Depois de um tempo, a insegurança de Astolfo era tanta que ele não conseguia ter certeza se Paramaribo era mesmo a capital do Suriname, ou como se fazia uma casinha com o tangran.
Astolfo adquiriu o hábito de desviar-se de qualquer assunto que necessitasse de uma defesa de posição, de uma opinião mais acalorada. Já não mais olhava no olho de ninguém, e não mandava e-mails, poemas, scraps, nem mesmo fazia telefonemas, no temor de que não fossem bem recebidos, ou que fossem deletados tão logo lidos. Ele tinha vergonha até mesmo de escrever um post no seu blog.
Certa manhã, depois de despertar de sonhos intranqüilos, Astolfo encontrou-se em sua cama, metamorfoseado em um conto de Kafka. E nós só sabemos hoje de sua história porque Max Brod, o amigo-da-onça do escritor, não cumpriu o último desejo do checo e não mandou Astolfo e os outros contos pra lata do lixo.

26.5.08

Nenhuma derrota é definitiva

Em 2002, em Florianópolis, entrevistei Roberto Bui, membro do coletivo literário Wu Ming Foundation e uma das cabeças por trás do Projeto Luther Blissett. Além de render a entrevista e um artigo publicado em um congresso em 2003, o encontro com Bui foi a primeira faísca para o doutorado que agora desenvolvo. Retomei recentemente o contato com ele, para pesquisar os grupos atuantes na resistência ao capitalismo contemporâneo. Na nossa troca de e-mails, o tom dele é de frustração: segundo Bui, o movimento foi derrotado. Mas, ele salienta, nenhuma derrota é definitiva, e as forças submersas podem emergir a qualquer momento. Eis aqui o que eu e ele escrevemos.

Roberto,

Primeiro, desculpe por minha demora. Estive na França cobrindo as celebrações dos 40 anos do maio de 68 e acabei de regressar.
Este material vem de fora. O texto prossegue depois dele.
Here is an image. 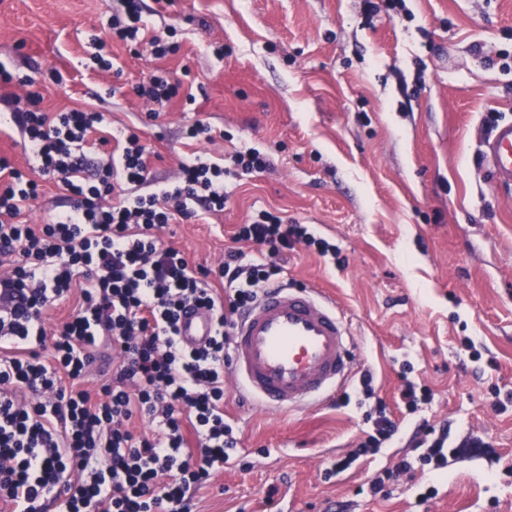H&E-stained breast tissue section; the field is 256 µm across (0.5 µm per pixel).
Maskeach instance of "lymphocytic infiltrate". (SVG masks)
Here are the masks:
<instances>
[{
	"instance_id": "1",
	"label": "lymphocytic infiltrate",
	"mask_w": 512,
	"mask_h": 512,
	"mask_svg": "<svg viewBox=\"0 0 512 512\" xmlns=\"http://www.w3.org/2000/svg\"><path fill=\"white\" fill-rule=\"evenodd\" d=\"M113 40L172 53L150 33L144 0H116ZM182 85L155 69L134 87L158 118ZM39 93L13 120L27 170L0 157V501L13 512H192L196 492L223 470L238 445L224 411V366L238 311L278 284L281 261L297 244L325 256L336 248L307 225L268 211L240 225L236 248L213 270H193L162 238L171 224L224 208V167L192 153L173 181L155 183L149 151L134 129L90 142L100 112H47ZM60 184L67 209H47L41 223L24 220L40 196L28 170ZM264 247L248 259L244 245ZM74 306L53 329L45 316L60 302ZM207 309L211 339L184 348L179 321ZM112 350V376L97 393L82 381L101 347ZM140 419L152 427L141 434ZM419 453L399 460L370 484L384 492L394 475L447 463V430L422 424Z\"/></svg>"
}]
</instances>
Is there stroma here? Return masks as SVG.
<instances>
[{
	"label": "stroma",
	"mask_w": 512,
	"mask_h": 512,
	"mask_svg": "<svg viewBox=\"0 0 512 512\" xmlns=\"http://www.w3.org/2000/svg\"><path fill=\"white\" fill-rule=\"evenodd\" d=\"M375 2L370 15L363 0H174L148 23L174 27L178 52L158 60L116 43L110 73L86 62L91 36L110 37L115 0H0V63L32 80L46 111L138 127L154 180L195 150L185 129L197 120L224 133L197 149L213 159L272 155L264 172L225 177L223 211L166 229L192 267L215 268L261 210L309 225L344 261L303 249L281 280L329 291L349 322V405L272 412L226 382L237 457L195 512H512V406H492L512 394V185L479 153L493 123L512 121V0H406L404 20ZM156 66L189 75L196 102L174 99L151 122L132 86ZM466 337L480 360L461 351ZM367 369L365 400L355 388ZM408 380L431 402L356 456L364 411L396 409ZM423 422L449 427L452 463L371 497L368 480L412 454ZM476 436L485 447H470ZM350 455L348 471L326 476Z\"/></svg>",
	"instance_id": "stroma-1"
}]
</instances>
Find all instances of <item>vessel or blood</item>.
Instances as JSON below:
<instances>
[{
    "mask_svg": "<svg viewBox=\"0 0 512 512\" xmlns=\"http://www.w3.org/2000/svg\"><path fill=\"white\" fill-rule=\"evenodd\" d=\"M496 178L512 183V123L497 125L484 143ZM203 309L183 314L184 346L204 344L212 335ZM232 373L267 410L289 412L335 392L352 361L350 331L326 295L303 288H274L262 294L233 330Z\"/></svg>",
    "mask_w": 512,
    "mask_h": 512,
    "instance_id": "obj_1",
    "label": "vessel or blood"
}]
</instances>
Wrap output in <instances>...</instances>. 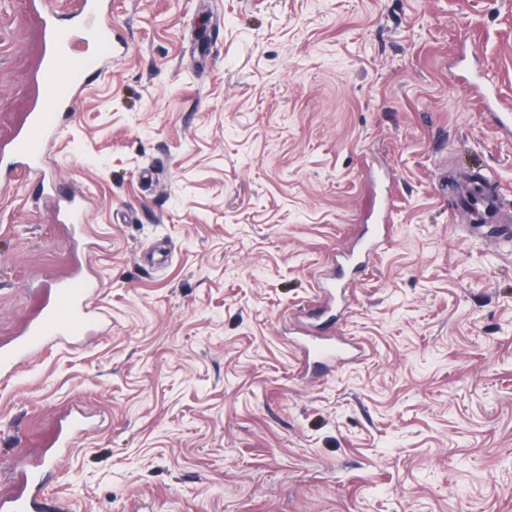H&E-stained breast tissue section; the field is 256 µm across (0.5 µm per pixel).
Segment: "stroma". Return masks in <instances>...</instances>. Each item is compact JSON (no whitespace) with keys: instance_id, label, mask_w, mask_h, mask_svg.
Wrapping results in <instances>:
<instances>
[{"instance_id":"1","label":"stroma","mask_w":512,"mask_h":512,"mask_svg":"<svg viewBox=\"0 0 512 512\" xmlns=\"http://www.w3.org/2000/svg\"><path fill=\"white\" fill-rule=\"evenodd\" d=\"M0 0V149L45 14ZM111 62L43 174L0 162V343L76 269L103 325L0 379V495L42 466L64 512H512V0H111ZM496 187L487 221L451 181ZM83 198L72 236L46 198ZM322 332L306 312L375 229ZM89 427L62 455L69 410ZM345 338H319L303 344V352L308 358L311 356L320 360L340 363L349 359L350 348Z\"/></svg>"}]
</instances>
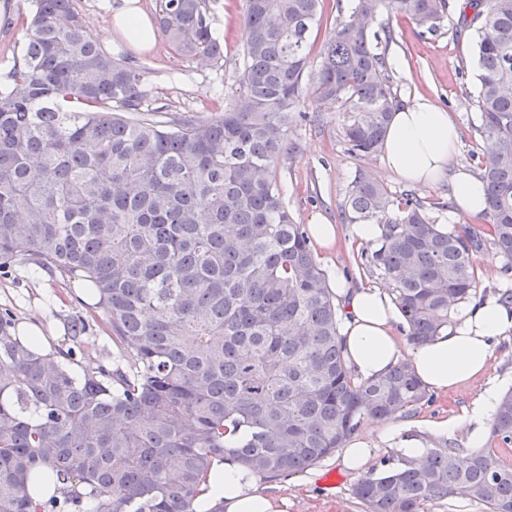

Eu tive a idéia para a minha pesquisa durante nossa entrevista [em 2002]. Naquela época eu estava interessado no plágio como uma estratégia criativa. Agora eu quero ir um passo adiante, e pesquisar a resistência ao capitalismo. Isso é um pouco amplo, e estranho (ao menos no Brasil) quando se está sob o Departamento de Teatro, mas meu ponto é o seguinte: Eu reconheço que o movimento contemporâneo contra o capitalismo (G8, OMC, etc) tem diferentes táticas se comparado com a “oposição clássica” (Partidos Comunistas, Organizações Trabalhistas). Estas “táticas” (e estou aqui interessado principalmente na ação direta) incluem alguns “pontos estéticos”, isto é, podem ser vistas como a emergência de uma performance. Claro que protestos e manifestações não pretendem ser “artísticos”, mas, ainda assim, há alguns “aspectos espetaculares” que são parte dos eventos. Este é meu foco.

Me lembro que você disse ter conexão com os Tute Bianche. Penso que este é um bom exemplo de protesto-performance.
Bem, o que gostaria de te pedir é uma apreciação sobre o tema, uma entrevista, e alguns contatos com pessoas que você ache que sejam parte deste processo.
Por exemplo, estou tentando entrar em contato com John Jordan, mas não consigo encontrar o seu e-mail. Estou em contato com os Space Hijackers também.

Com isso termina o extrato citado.